Прощание
Осень! Но зачем сожалеть о вечном солнце, если мы вовлечены в открытие божественного сияния, далеко от людей, подверженных времени, смерти, судьбе.
Осень. Наша барка вздымается в недвижных туманах, поворачивая к порту нищеты, необъятный город, небо исполосовано грязью и пламенем. Ах! гнилые лохмотья, дождем пропитанный хлеб, пьяный дурман, тысячи влюбленностей, рассекающих, распинающих меня! Неужели не сгинет она — вам-пирическая королева миллионов душ и мертвых теп, которые будут судимы! Я вновь и вновь вижу себя среди них, чуждых, бесчувственных: тело изъедено струпьями, черви вгрызлись в плоть, самые хищные — в сердце… Какой ужас — умереть там… леденящее видение! Будь проклята нищета! Но меня пугает зима, ибо зима — сезон комфорта! — Мне случается видеть в небесах бескрайние берега и счастливые толпы белых людей. Над моей головой — золотой корабль, утренний бриз беспокоит яркие вымпелы. Я творил все феерии, все драмы, все триумфы. Я пытался изобрести новые цветы, новые звезды, новую плоть, новые языки. Я верил, что обрел сверхъестественное могущество. Увы! Надо похоронить мои миражи, мои воспоминания! Поэт, сочинитель восторженных сказок — слава хоть куда! Я! Ангел, маг, свободный от всякой морали, брошен на шершавую землю реальности искать себе занятие. Пахарь!
Не заблуждался ли я? И будет ли милосердие сестрой смерти? Для меня.
Что ж! Я попрошу прощения за свою кормилицу — иллюзию. В дорогу.
Ни дружеской руки, ни участия. Откуда ждать помощи?
Эти строки шире лирической автобиографии и личной драмы поэта. Здесь отражен принципиальный онтологический разрыв поэзии с позитивистским жизненным методом. Пути художественного и реального «я» разошлись окончательно. Это соответствует общему процессу отделения «неба» от «земли»: на уровне микрокосмическом это означает, что эфирная сфера души (anima celestis) перестала влиять на материальный субстрат — «умное тело» (Ямвлих).[98]

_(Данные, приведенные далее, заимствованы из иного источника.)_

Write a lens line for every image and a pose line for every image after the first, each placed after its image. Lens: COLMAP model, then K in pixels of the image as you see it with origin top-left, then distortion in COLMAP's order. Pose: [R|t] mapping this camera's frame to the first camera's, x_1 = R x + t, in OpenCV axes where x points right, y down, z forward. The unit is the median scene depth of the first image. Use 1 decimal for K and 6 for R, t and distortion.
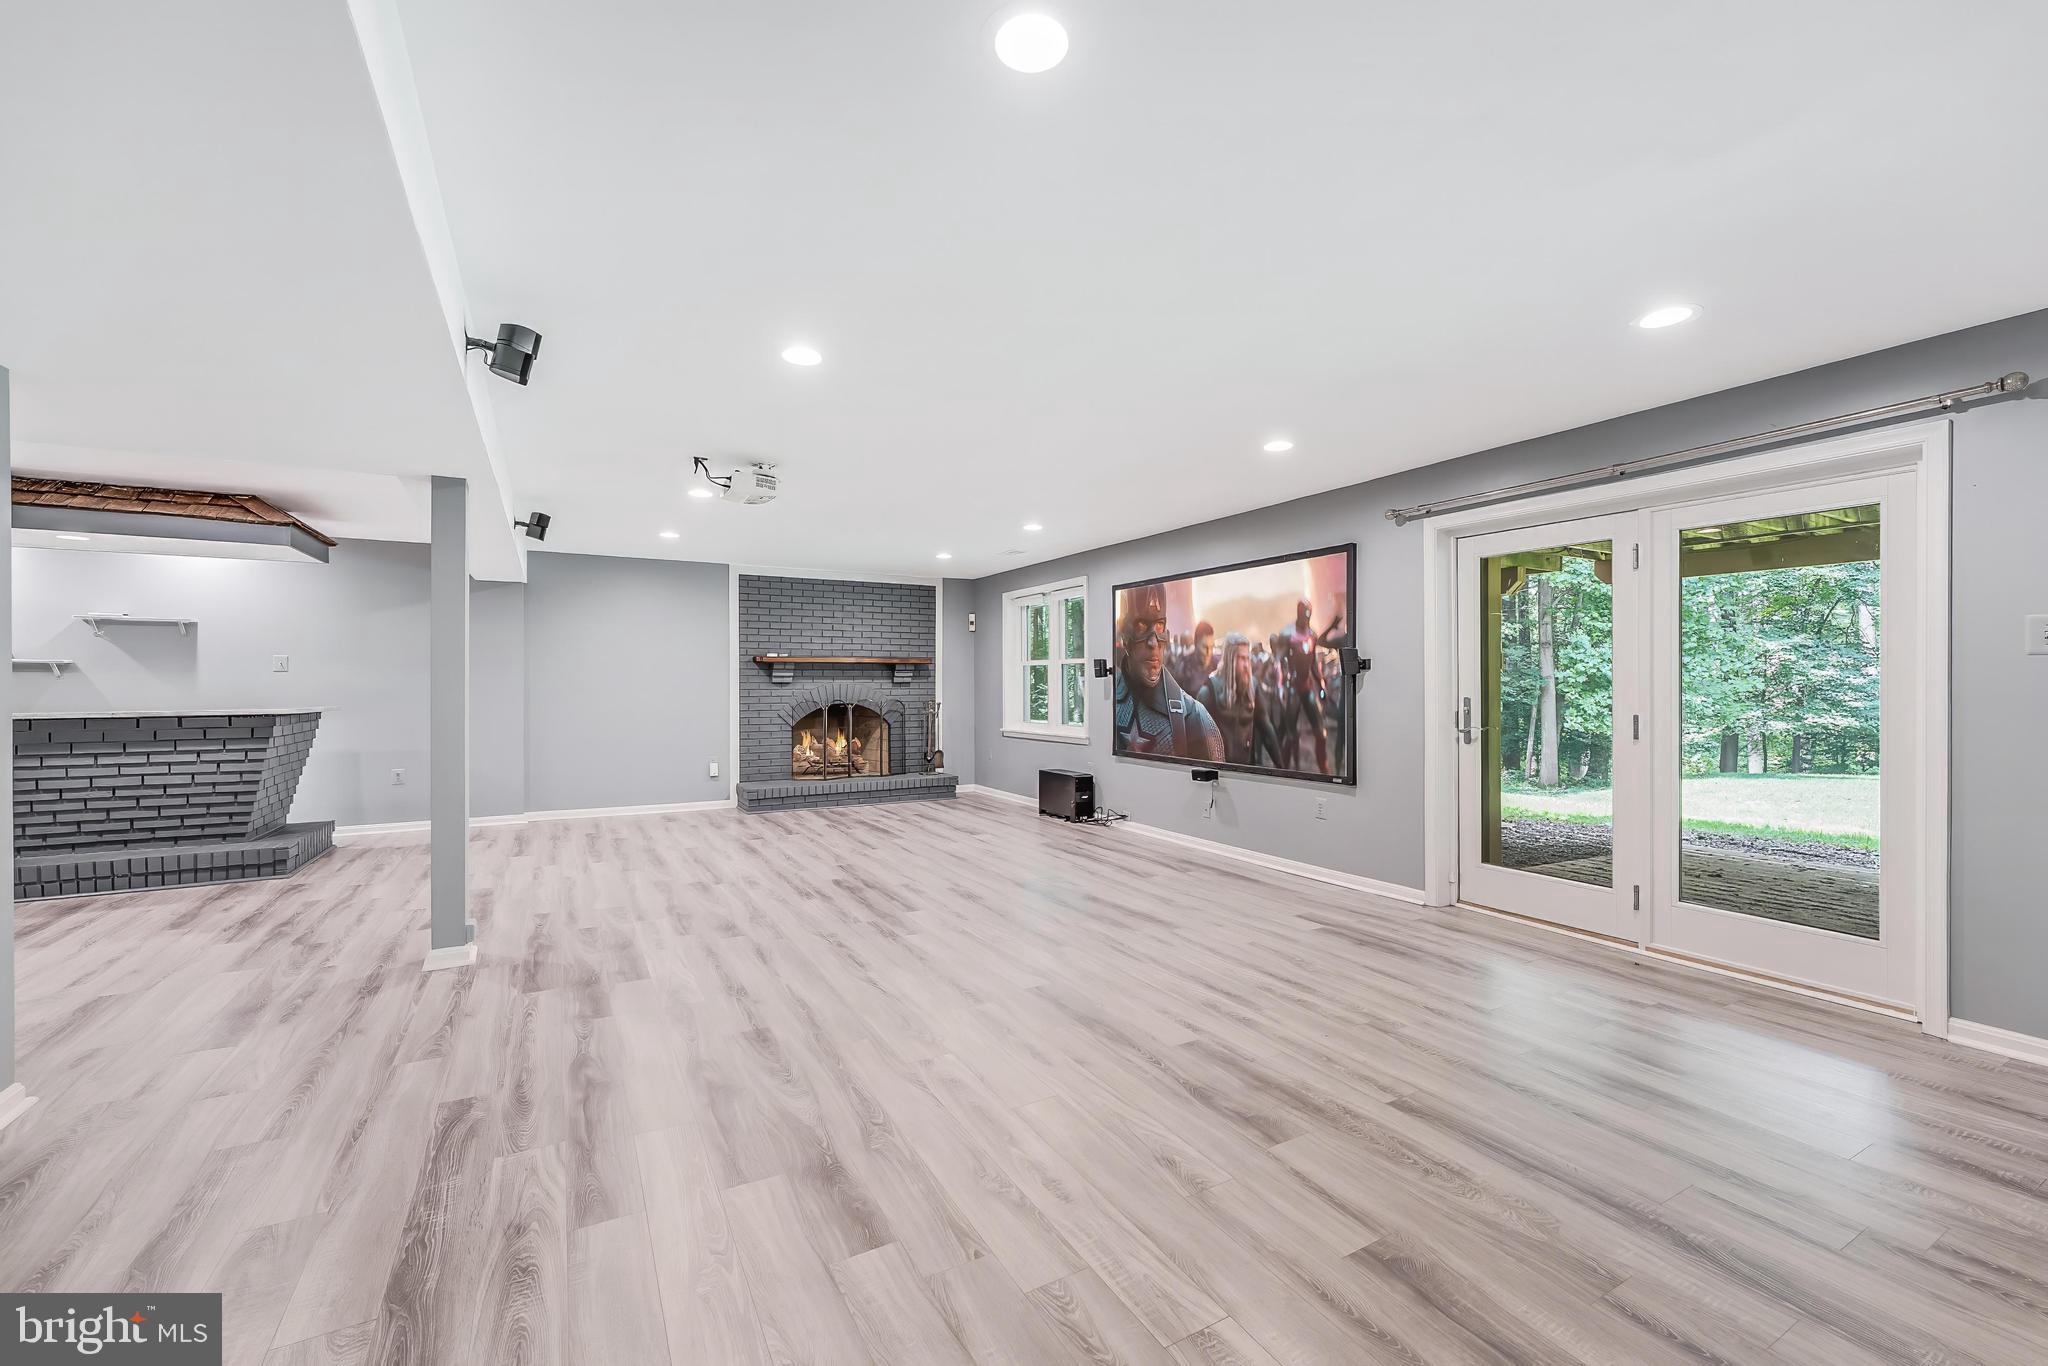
lens RADIAL K [[834.0, 0, 1032.2], [0, 834.0, 687.3], [0, 0, 1]] dist [0.002008, -0.000401]
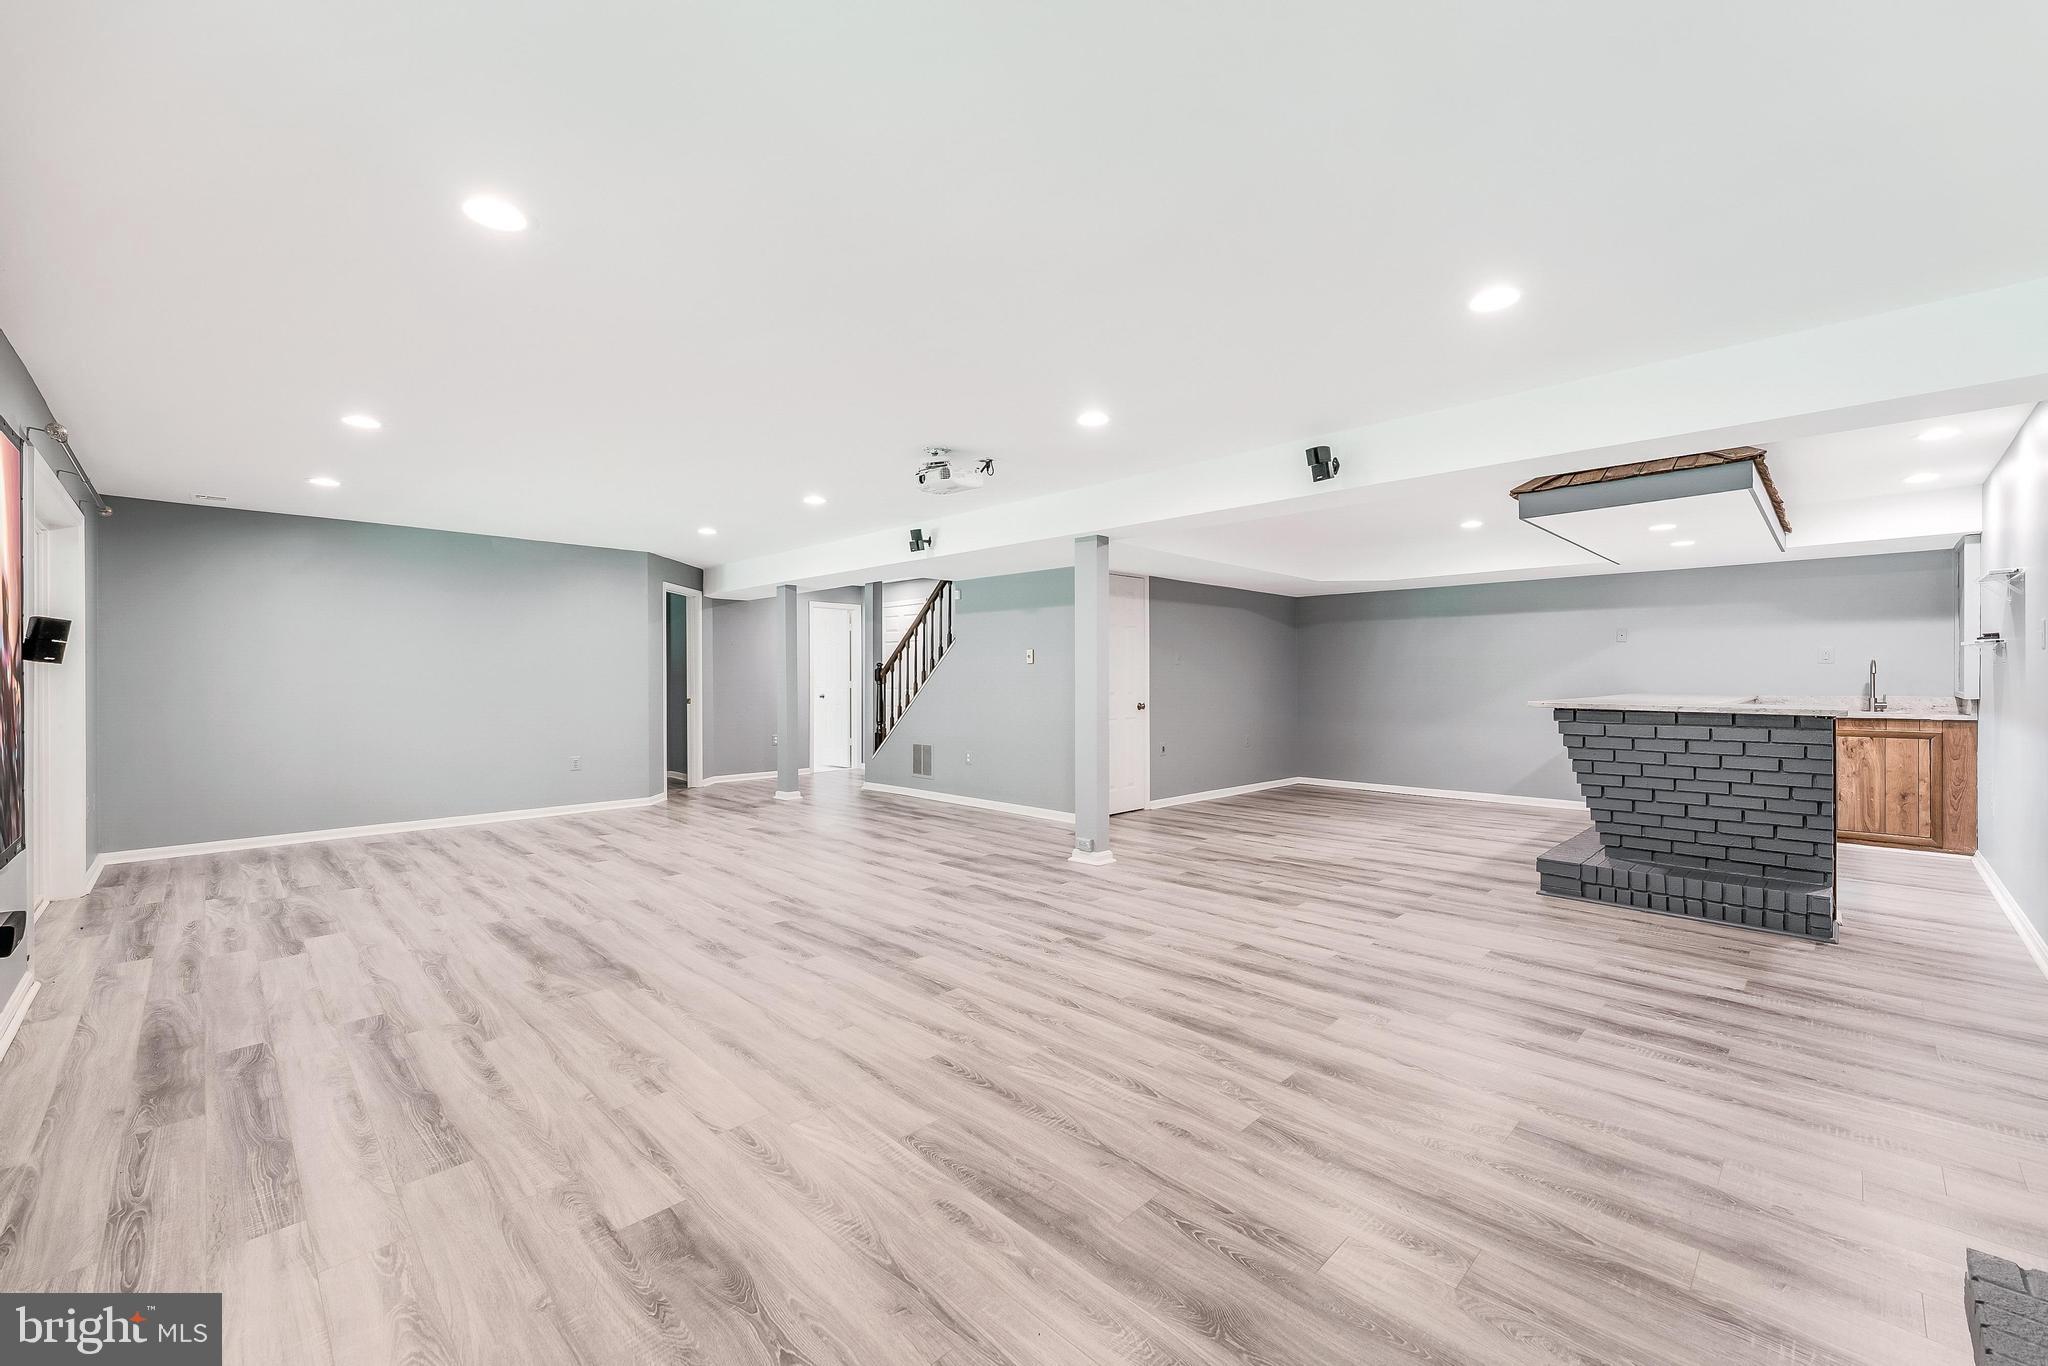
lens RADIAL K [[821.1, 0, 1031.9], [0, 821.1, 680.2], [0, 0, 1]] dist [0.000867, -0.000437]
pose [[-0.964026, 0.004407, -0.265772, -0.142985], [0.002144, 0.999959, 0.008805, -0.005009], [0.265800, 0.007918, -0.963996, 1.633511]]
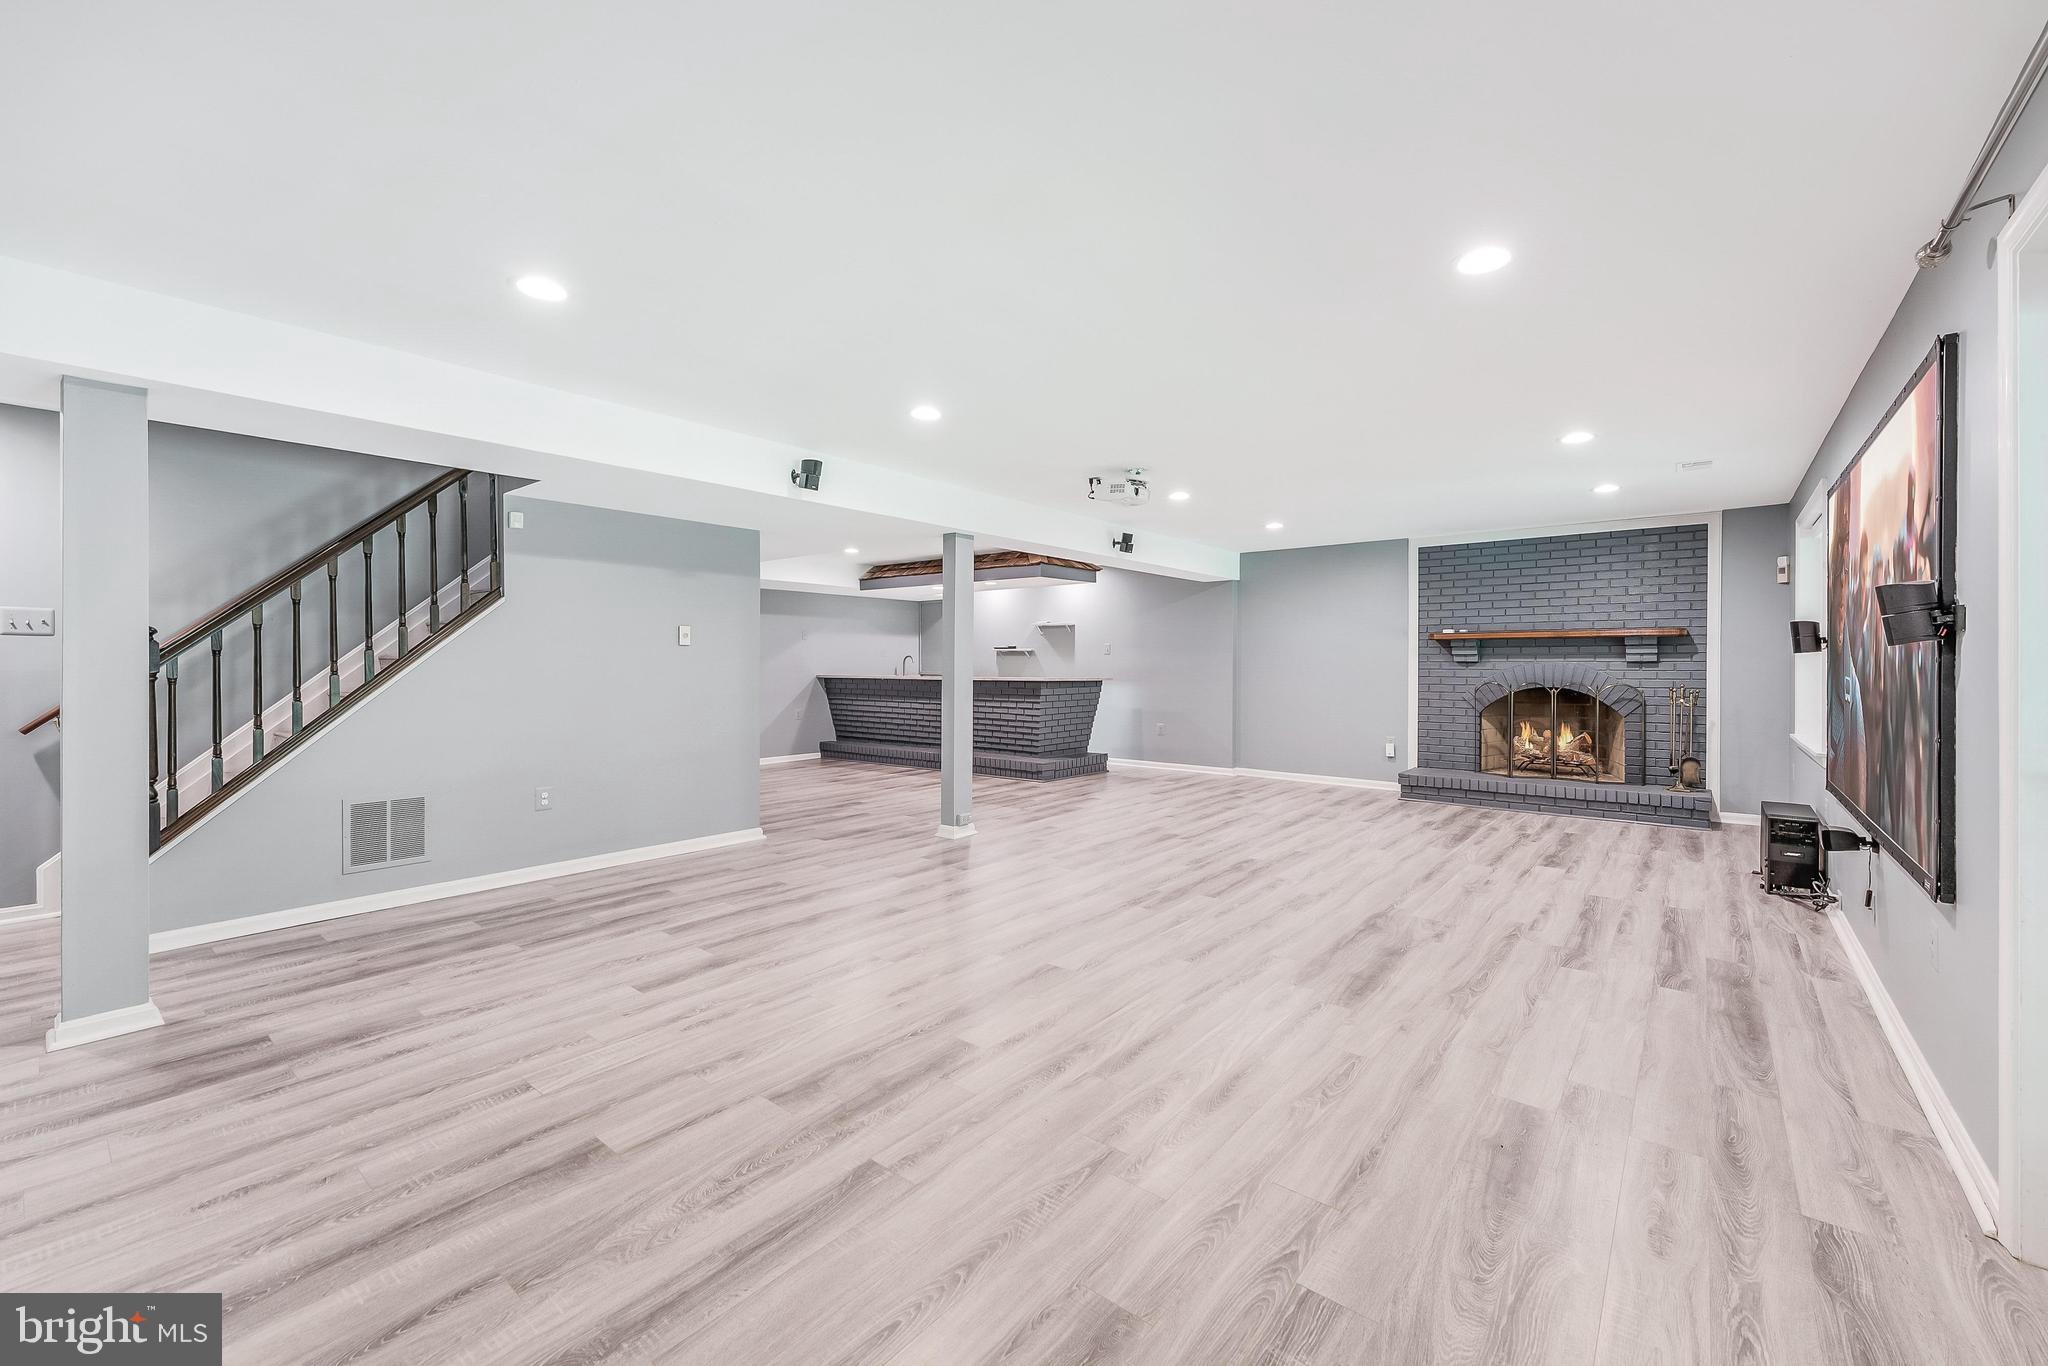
lens RADIAL K [[829.1, 0, 1028.2], [0, 829.1, 665.6], [0, 0, 1]] dist [-0.000026, -0.000236]
pose [[0.360420, 0.004158, -0.932781, 0.570167], [-0.006422, 0.999977, 0.001976, -0.000621], [0.932768, 0.005279, 0.360439, 0.382590]]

И по мере удаления эфирной сферы от «умного тела», последнее неотвратимо теряет свободу и падает на «шершавую землю реальности» в суровые объятия необходимости, которую поэт ассоциирует с «нищетой».[99] Экзистенциальное «либо… либо» аффицируется очень четко: при возрастающей материализации жизни, небесное представляется миражом, химерой, и человек напрасно теряет силы в бесполезной сублимации, силы, которые лучше бы направить на борьбу с нищетой. Поэт ненавидит нищету, но его, равным образом, не прельщает цель таковой борьбы — комфорт. Так как нищета и комфорт парализуют возможность метафизического восприятия, замыкают человека в границах земного бытия, и отдают во власть судьбы. Ведь «умное тело» в значительной степени детерминировано расой, временем и местом рождения, персональными психофизическими параметрами и т. п. Современная цивилизация, умножая детерминанты, все более сужает свободу выбора. Христианство осуждает как ересь индивидуальный религиозный поиск, разрешая только своим «специалистам» исследовать транцендентальные горизонты. Но Рембо хочет «владеть истиной в душе и теле». И первый проблеск подобной истины называется «бегством».